While plum pits are inedible in their raw state, they can be repurposed in some creative ways. As previously mentioned, they can be used to infuse alcohol with a subtle almond-like flavor. However, this should be done with caution and knowledge of safe practices, as plum pits contain amygdalin, which can convert to cyanide in the body. Proper processing and small quantities are key to safe usage. Always research thoroughly before attempting this.
Beyond flavoring, plum pits can be used as natural fire starters. When completely dried, they ignite easily and burn for a decent amount of time, making them a useful addition to your camping gear or fireplace supplies. They can also be added to compost piles in small amounts, although they decompose slowly. Ultimately, if you are uncomfortable using them, they can be disposed of responsibly in your regular trash or compost.
FAQ 7: How do I store plums after stoning them before cooking?
Proper storage of stoned plums is crucial to maintain their freshness and prevent spoilage. If you plan to cook them within a day or two, store them in an airtight container in the refrigerator.
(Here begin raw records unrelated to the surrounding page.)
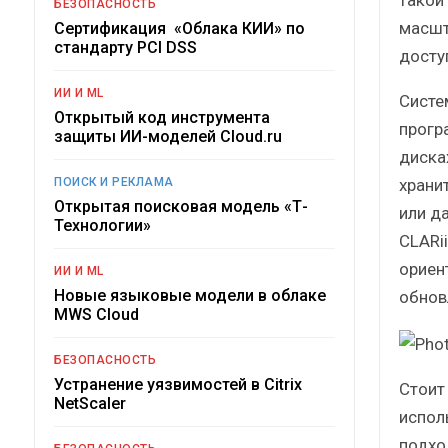
такой
БЕЗОПАСНОСТЬ
масшт
Сертификация «Облака КИИ» по
стандарту PCI DSS
досту
ИИ И ML
Систе
Открытый код инструмента
прогр
защиты ИИ-моделей Cloud.ru
диска
ПОИСК И РЕКЛАМА
хранит
Открытая поисковая модель «Т-
или д
Технологии»
CLARi
ориен
ИИ И ML
Новые языковые модели в облаке
обнов
MWS Cloud
БЕЗОПАСНОСТЬ
Устранение уязвимостей в Citrix
Стоит
NetScaler
испол
подхо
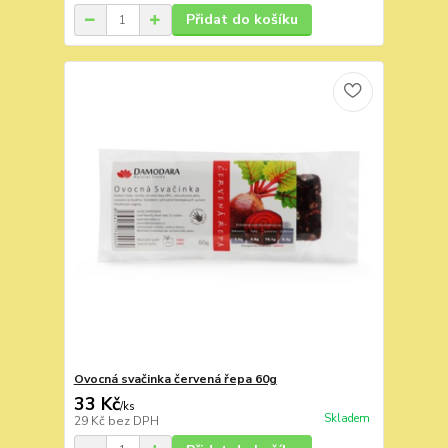
Přidat do košíku
Ovocná svačinka červená řepa 60g
33 Kč
/
ks
Skladem
29 Kč
bez DPH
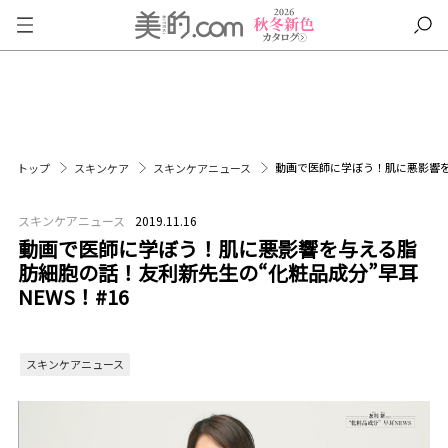
動画で医師に学ぼう！肌に悪影響を与
トップ
スキンケア
スキンケアニュース
スキンケアニュース
2019.11.16
動画で医師に学ぼう！肌に悪影響を与える脂
肪細胞の話！友利新先生の“化粧品成分”早耳
NEWS！#16
スキンケアニュース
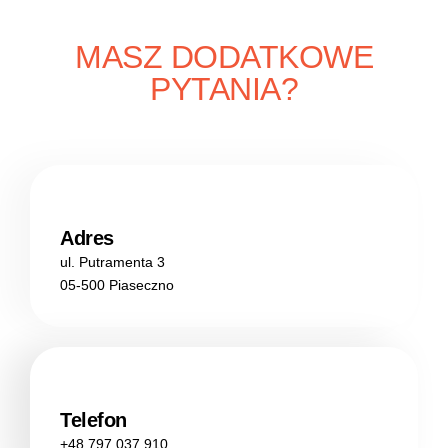
MASZ DODATKOWE
PYTANIA?
Adres
ul. Putramenta 3
05-500 Piaseczno
Telefon
+48 797 037 910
This will slow down oxidation and prevent them from drying out. Consider adding a squeeze of lemon juice to the plums, as the citric acid helps to prevent browning by inhibiting enzymatic reactions.
For longer storage, freezing is the best option. As previously noted, spread the stoned plums in a single layer on a baking sheet until frozen solid, then transfer them to a freezer-safe bag or container. This method prevents the plums from clumping together, making it easier to use only the desired amount later. Properly stored frozen plums can last for several months without significant loss of flavor or texture.